You do need to maintain a physical address, as all correspondence (and trust me, there’s a lot) will be sent there until you get yourself set up virtually, and even then you’re going to receive a fair amount of physical correspondence from the agencies, like the Ministry of Finance, that still send paper notices for a number of things.  We don’t have a “UPS store” but there are various places that I know of that will allow you to maintain a physical address with them…for a fee.

Are you familiar with XXXXXXX XXXXXX, who also assists with visa applications and business formations, and if so, do you have an opinion about this person?   My wife and I were both getting a snake-oil-sales feeling about this person.
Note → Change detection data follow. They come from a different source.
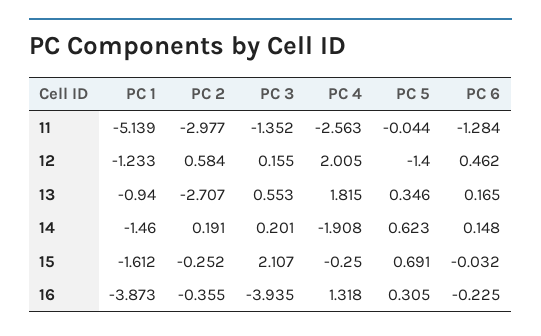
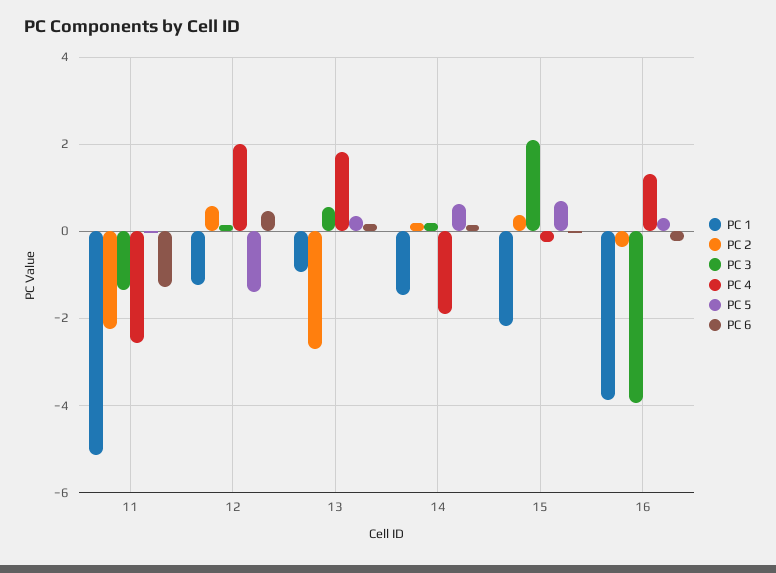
  {
    "PC 1": {
      "11": -5.139,
      "12": -1.233,
      "13": -0.94,
      "14": -1.46,
-     "15": -1.612,
+     "15": -2.2,
      "16": -3.873
    },
    "PC 2": {
-     "11": -2.977,
+     "11": -2.2,
      "12": 0.584,
      "13": -2.707,
      "14": 0.191,
-     "15": -0.252,
+     "15": 0.4,
      "16": -0.355
    },
    "PC 3": {
      "11": -1.352,
      "12": 0.155,
      "13": 0.553,
      "14": 0.201,
      "15": 2.107,
      "16": -3.935
    },
    "PC 4": {
      "11": -2.563,
      "12": 2.005,
      "13": 1.815,
      "14": -1.908,
      "15": -0.25,
      "16": 1.318
    },
    "PC 5": {
      "11": -0.044,
      "12": -1.4,
      "13": 0.346,
      "14": 0.623,
      "15": 0.691,
      "16": 0.305
    },
    "PC 6": {
      "11": -1.284,
      "12": 0.462,
      "13": 0.165,
      "14": 0.148,
      "15": -0.032,
      "16": -0.225
    }
  }

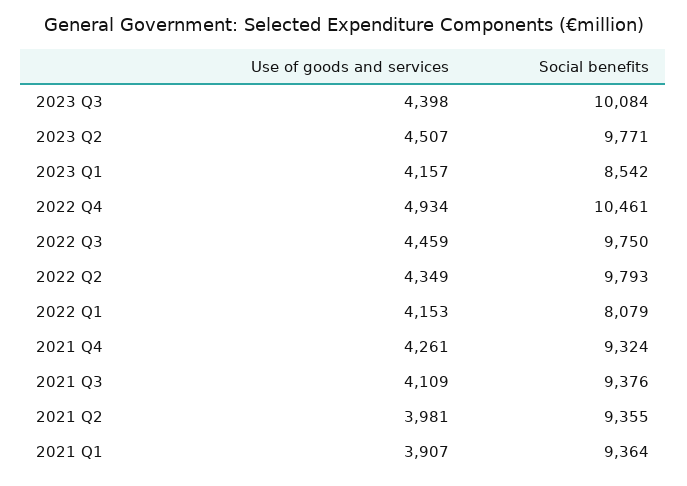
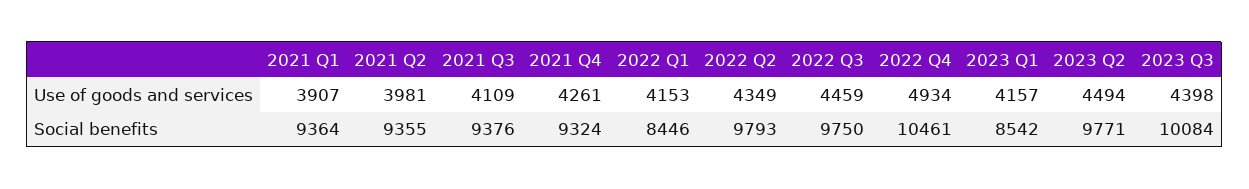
  {
    "Use of goods and services": {
      "2023 Q3": 4398,
-     "2023 Q2": 4507,
+     "2023 Q2": 4494,
      "2023 Q1": 4157,
      "2022 Q4": 4934,
      "2022 Q3": 4459,
      "2022 Q2": 4349,
      "2022 Q1": 4153,
      "2021 Q4": 4261,
      "2021 Q3": 4109,
      "2021 Q2": 3981,
      "2021 Q1": 3907
    },
    "Social benefits": {
      "2023 Q3": 10084,
      "2023 Q2": 9771,
      "2023 Q1": 8542,
      "2022 Q4": 10461,
      "2022 Q3": 9750,
      "2022 Q2": 9793,
-     "2022 Q1": 8079,
+     "2022 Q1": 8446,
      "2021 Q4": 9324,
      "2021 Q3": 9376,
      "2021 Q2": 9355,
      "2021 Q1": 9364
    }
  }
Yes, unfortunately I have heard many bad stories about this person, and XXXXXXX has a dreadful reputation in the Paris community.  This person is obsessed with Profession Liberale as the solution to every visa question, manages a Facebook group that is ruled like an absolute dictatorship (people get deleted for questioning/contradicting the narrative), and gives factually inaccurate advice by continuously asserting that a visitor visa does not allow you to have a remote job (it does, I’ve helped dozens of people to get visitor status who had a remote job as their proof of income), hence fueling the narrative that PL solves all.  Moreover, this person charges $4000 to help you obtain a PL visa, despite the fact that this person married into his/her immigration status, and hence never had to obtain one of these visas.  Your snake-oil feeling is confirmed.  I wouldn’t get within a country mile of this person, and it’s crazy to think that obtaining this visa should cost even 1/3 of what XXXXXXX charges.